CISA Confirms VMware ESXi Flaw CVE-2025-22225 Now Exploited in Active Ransomware Campaigns

The U.S. Cybersecurity and Infrastructure Security Agency (CISA) has updated its Known Exploited Vulnerabilities (KEV) catalog to confirm that CVE-2025-22225, a high-severity VMware ESXi sandbox escape vulnerability, is now being actively exploited in ransomware attacks.

The Vulnerability

CVE-2025-22225 is an arbitrary-write vulnerability that allows attackers with privileges within the VMX process to trigger an arbitrary kernel write, enabling escape from the virtual machine sandbox. Broadcom patched this flaw in March 2025 alongside two related vulnerabilities:

  • CVE-2025-22225 — Arbitrary write (sandbox escape)
  • CVE-2025-22226 — Memory leak vulnerability
  • CVE-2025-22224 — TOCTOU (Time-of-Check to Time-of-Use) flaw

All three were tagged as actively exploited zero-days at the time of patching.

Chinese Threat Actors Exploited Since February 2024

According to a report from cybersecurity firm Huntress, Chinese-speaking threat actors have likely been chaining these flaws in sophisticated zero-day attacks since at least February 2024 — a full year before public disclosure. This extended exploitation window allowed attackers to compromise enterprise virtualization infrastructure with minimal detection.

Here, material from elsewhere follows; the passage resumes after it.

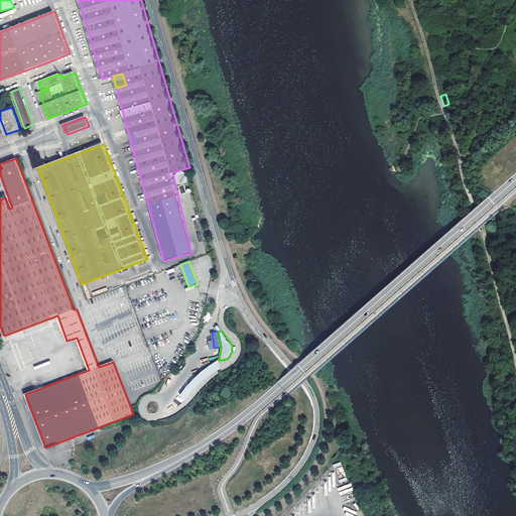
[(219,360),(219,359),(214,362),(213,363),(209,366),(204,369),(201,373),(197,376),(192,380),(189,383),(187,385),(184,389),(182,392),(180,395),(184,401),(187,397),(189,394),(195,389),(197,386),(200,383),(204,380),(210,375),(216,371),(219,369),(221,368),(219,360)]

Why Ransomware Gangs Target VMware

VMware products are prime targets for ransomware operators because:

  • Enterprise prevalence — VMware ESXi is deployed across most large organizations
  • High-value data — Virtual machines often contain critical business systems and sensitive data
  • Mass encryption potential — Compromising the hypervisor allows encryption of all hosted VMs simultaneously
  • Sandbox escape = full control — Breaking out of VM isolation gives attackers access to the underlying infrastructure

Affected Products

The vulnerabilities affect multiple VMware ESX products:

  • VMware ESXi
  • VMware Fusion
  • VMware Cloud Foundation
  • VMware vSphere
  • VMware Workstation
  • VMware Telco Cloud Platform

Immediate Actions Required

CISA mandates that federal agencies secure their systems per Binding Operational Directive (BOD) 22-01. All organizations running VMware products should:

  1. Patch immediately — Apply the March 2025 security updates from Broadcom
  2. Audit access — Review who has privileged administrator or root access to VMware infrastructure
  3. Monitor for indicators — Watch for signs of VM escape attempts or unusual hypervisor activity
  4. Segment networks — Ensure VMware management interfaces are not exposed to the internet
  5. Backup verification — Confirm offline backups exist for critical virtual machines

Part of a Larger Pattern

This week, security firm GreyNoise reported that CISA has “silently” tagged 59 security flaws as known to be used in ransomware campaigns throughout 2025 alone. The VMware ESXi flaw is part of an ongoing trend of ransomware groups specifically targeting virtualization and enterprise infrastructure.

Organizations running unpatched VMware ESXi should treat this as a critical priority — ransomware gangs are actively hunting these systems.